Affaire Émile : les 106 prélèvements ADN n'ont rien donné, l'enquête dans l'impasse ?
Les conclusions du laboratoire remises aux juges d'instruction douchent l'espoir d'un dénouement rapide dans l'affaire de la mort d'Émile Soleil. Disparu le 8 juillet 2023 au Haut-Vernet, l'enfant avait été retrouvé sans vie par une randonneuse le 30 mars 2024. Malgré ce blocage technique, les enquêteurs maintiennent leurs investigations pour faire toute la lumière sur ce drame.
Une campagne massive de 106 prélèvements génétiques sans correspondance
Comme le rapporte BFM TV, le laboratoire d'hématologie médico-légale de Bordeaux, dirigé par le professeur Christian Doutremepuich, a transmis son rapport d'expertise aux magistrats instructeurs du tribunal judiciaire d'Aix-en-Provence. Cette étape scientifique d'ampleur visait à comparer les traces biologiques inconnues décelées sur les vêtements et ossements de la victime avec les empreintes de personnes présentes dans la zone.
Au total, les gendarmes ont soumis 106 profils génétiques à l'analyse. Cette campagne ciblait les résidents du Haut-Vernet et du Bas-Vernet, des vacanciers, des randonneurs ainsi que tout individu identifié sur les lieux au moment de la disparition.
Les résultats mettent en évidence une absence totale de concordance génétique. Les espoirs des parties civiles se trouvent ainsi contrariés. Me Julien Pinelli, avocat de la grand-mère d'Émile, indiquait pourtant à l'AFP : "Nous espérons que les prélèvements réalisés au cours de cette campagne, d'une rare envergure, permettront une avancée significative des investigations." Mais les traces partielles ou dégradées n'ont trouvé aucun écho parmi les prélèvements effectués.

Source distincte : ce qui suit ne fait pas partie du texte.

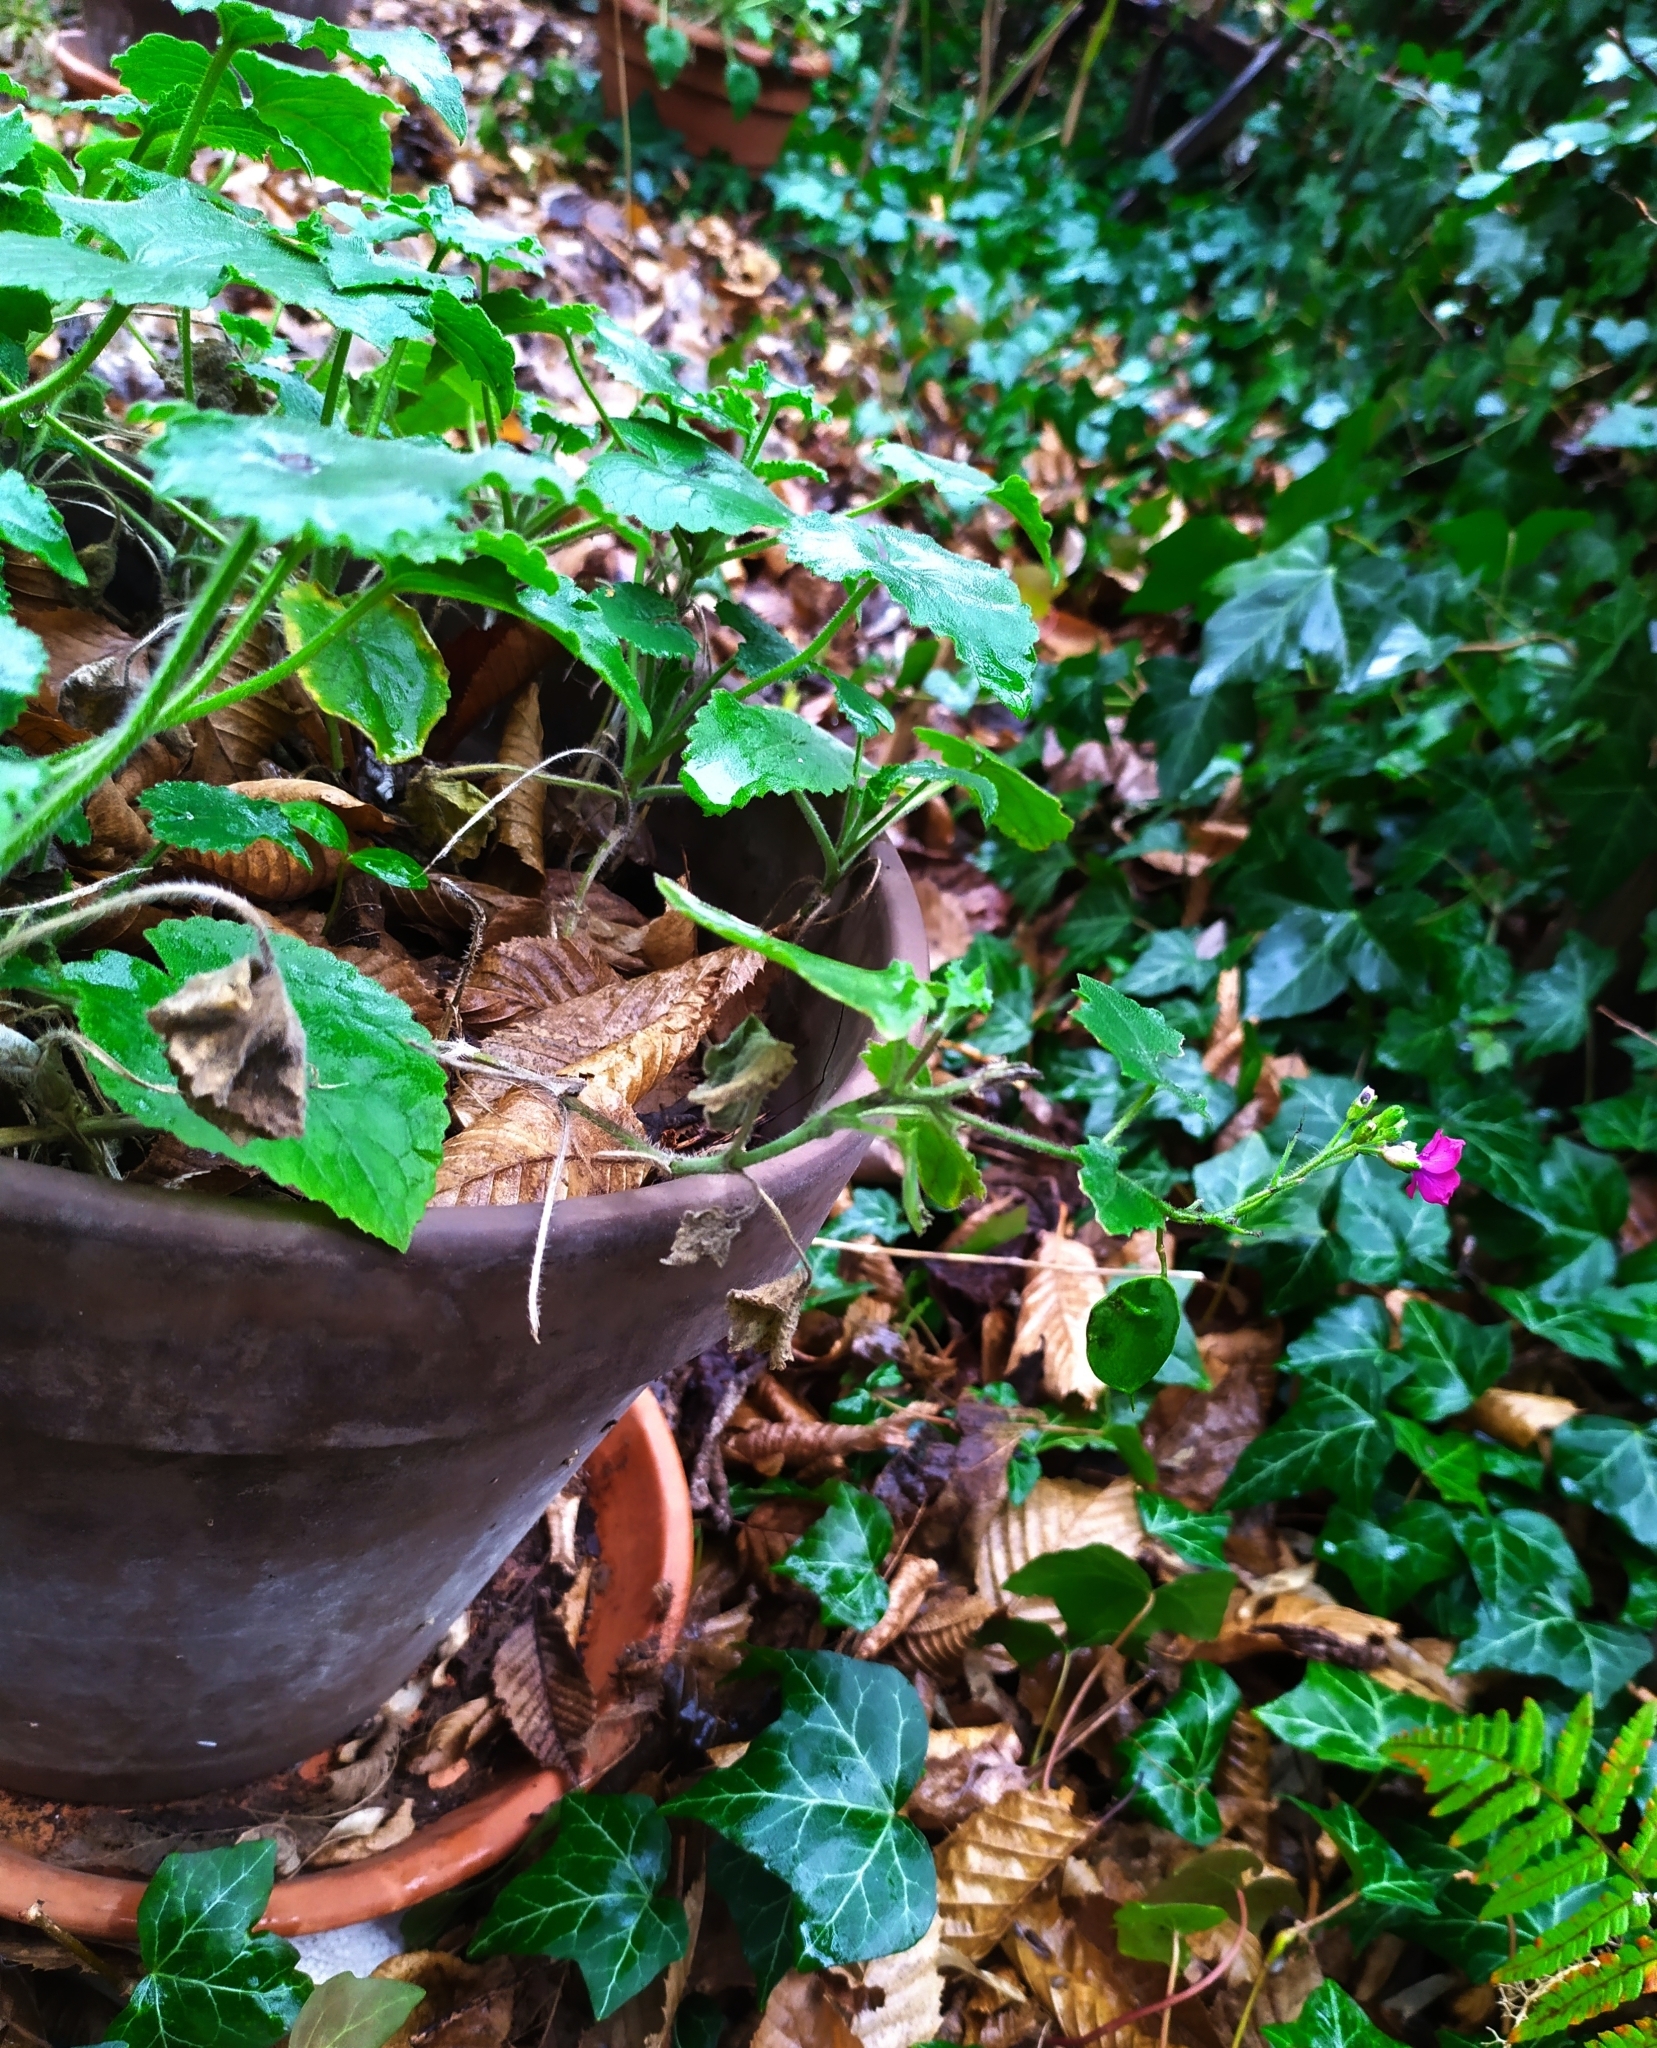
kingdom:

Les enquêteurs explorent toujours la piste de l'entourage et les courriers anonymes
Ce résultat négatif ne met aucun terme à la procédure. L'absence de correspondance biologique n'innocente pas formellement les suspects potentiels et ne referme pas le dossier. Les militaires de la section de recherches de la gendarmerie de Marseille poursuivent leurs vérifications méthodiques autour du cercle familial, tout en réexaminant la chronologie précise de l'après-midi du drame.
Comme le rapporte une source proche de l'enquête à BFM TV : "La piste intrafamiliale est toujours sur la table. Il y a encore des investigations en cours, le dossier n'est pas froid. Ce n'est pas terminé", conclut cette même source.
L'information judiciaire ouverte pour homicide volontaire et recel de cadavre s'appuie également sur l'analyse des indices matériels. L'état de conservation des ossements et des habits retrouvés sur le terrain suggère que le corps a pu séjourner dans un espace abrité ou clos avant d'être déposé dans la zone de découverte. Cette hypothèse oriente de nouvelles vérifications de terrain.
En parallèle, les magistrats traitent les courriers anonymes envoyés aux autorités depuis le début des investigations. Leurs supports font l'objet d'expertises minutieuses afin d'isoler d'éventuelles empreintes ou écritures exploitables. Les juges d'instruction d'Aix-en-Provence confrontent désormais l'ensemble des expertises médico-légales aux déclarations recueillies pour identifier d'éventuelles incohérences d'emploi du temps.